In case you’re curious, this is how China does anal COVID-19 swab tests | Lifestyle.INQ

OCTOBER 27, 2022

If you don’t like the thought of your nose and throat being poked with a cotton swab to test for COVID-19, the Philippine Red Cross recently launched a less invasive procedure via saliva specimen. China, however, is taking an even more invasive approach: via your bowels. Chinese authorities have begun taking anal swabs from residents of Beijing who are considered at high risk of contracting coronavirus.

Why anal swab? 

A senior doctor at Beijing’s You’an Hospital in an interview with a local broadcaster said anal swabs “can increase the detection rate of infected people” as traces of the virus linger longer in the anus than in the respiratory tract.

The Chinese government ramped up its testing efforts after small localized outbreaks occurred in multiple cities over the last few weeks, with northern China sealed off from the rest of the country.

Photo by Grig Montegrande for Inquirer

Throat and nose swabs, however, remain the primary method employed in China, owing to anal swab’s inconvenience. It doesn’t help either that residents feel humiliated during the ordeal.

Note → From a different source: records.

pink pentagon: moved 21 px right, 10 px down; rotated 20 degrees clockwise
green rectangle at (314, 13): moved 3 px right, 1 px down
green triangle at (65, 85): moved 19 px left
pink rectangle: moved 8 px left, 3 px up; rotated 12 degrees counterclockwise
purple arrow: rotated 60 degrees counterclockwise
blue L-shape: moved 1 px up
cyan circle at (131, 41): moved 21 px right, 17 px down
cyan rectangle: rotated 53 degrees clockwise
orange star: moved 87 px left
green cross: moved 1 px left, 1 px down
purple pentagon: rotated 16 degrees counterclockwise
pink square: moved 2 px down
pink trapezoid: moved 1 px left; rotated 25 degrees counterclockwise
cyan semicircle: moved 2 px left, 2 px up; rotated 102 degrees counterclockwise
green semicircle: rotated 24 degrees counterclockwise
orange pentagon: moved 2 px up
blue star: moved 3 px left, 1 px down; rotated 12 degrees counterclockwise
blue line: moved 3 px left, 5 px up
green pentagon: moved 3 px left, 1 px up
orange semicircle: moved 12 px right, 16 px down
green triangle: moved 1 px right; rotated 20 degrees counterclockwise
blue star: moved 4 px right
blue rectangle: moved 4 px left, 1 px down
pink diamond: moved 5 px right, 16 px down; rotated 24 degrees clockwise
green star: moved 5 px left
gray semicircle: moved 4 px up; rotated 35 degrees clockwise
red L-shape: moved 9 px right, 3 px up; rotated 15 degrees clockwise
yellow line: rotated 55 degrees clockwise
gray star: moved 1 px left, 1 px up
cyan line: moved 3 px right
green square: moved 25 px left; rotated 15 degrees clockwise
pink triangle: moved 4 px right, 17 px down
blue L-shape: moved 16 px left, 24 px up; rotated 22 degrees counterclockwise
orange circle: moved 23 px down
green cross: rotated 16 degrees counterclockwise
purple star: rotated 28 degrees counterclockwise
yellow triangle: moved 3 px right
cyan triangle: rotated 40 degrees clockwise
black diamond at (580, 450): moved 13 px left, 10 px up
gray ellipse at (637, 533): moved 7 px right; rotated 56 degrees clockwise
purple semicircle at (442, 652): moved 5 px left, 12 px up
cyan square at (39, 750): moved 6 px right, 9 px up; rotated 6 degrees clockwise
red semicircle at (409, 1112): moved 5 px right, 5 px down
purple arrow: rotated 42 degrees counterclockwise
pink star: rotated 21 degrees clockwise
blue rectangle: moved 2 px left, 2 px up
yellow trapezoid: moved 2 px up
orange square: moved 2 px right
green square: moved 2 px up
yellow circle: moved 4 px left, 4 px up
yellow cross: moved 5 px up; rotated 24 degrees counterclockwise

In case you’re curious and want a mental picture of the procedure: imagine a cotton-tipped swab inserted into the rectum about one to two inches deep.

Throat and nose swabs still the standard

Other medical experts in China, however, still stand by the accuracy of nasopharyngeal swab tests. “There have been cases concerning the coronavirus testing positive in a patient’s excrement, but no evidence has suggested it had been transmitted through one’s digestive system,” Yang Zhanqiu, a pathology expert at Wuhan University, told China’s Global Times.

Photo by Mufid Majnun on Unsplash

As early as last year, Chinese researchers have been looking into the efficacy of anal swab tests versus throat and nose swabs. In a study published in the Future Microbiology journal last year, the Weihai Key Laboratory of Medical Microbiology and Immunology found that “intestinal infection was observed in the later stages of infection, indicating that the clearance time of SARS-CoV-2 in the digestive tract was later than that in the respiratory tract.” So basically, other testing methods will still have to be employed.

As one Chinese resident shares on Weibo, after an anal swab, they had to undergo a throat swab afterward, all the while praying the nurse would remember to use a new swab.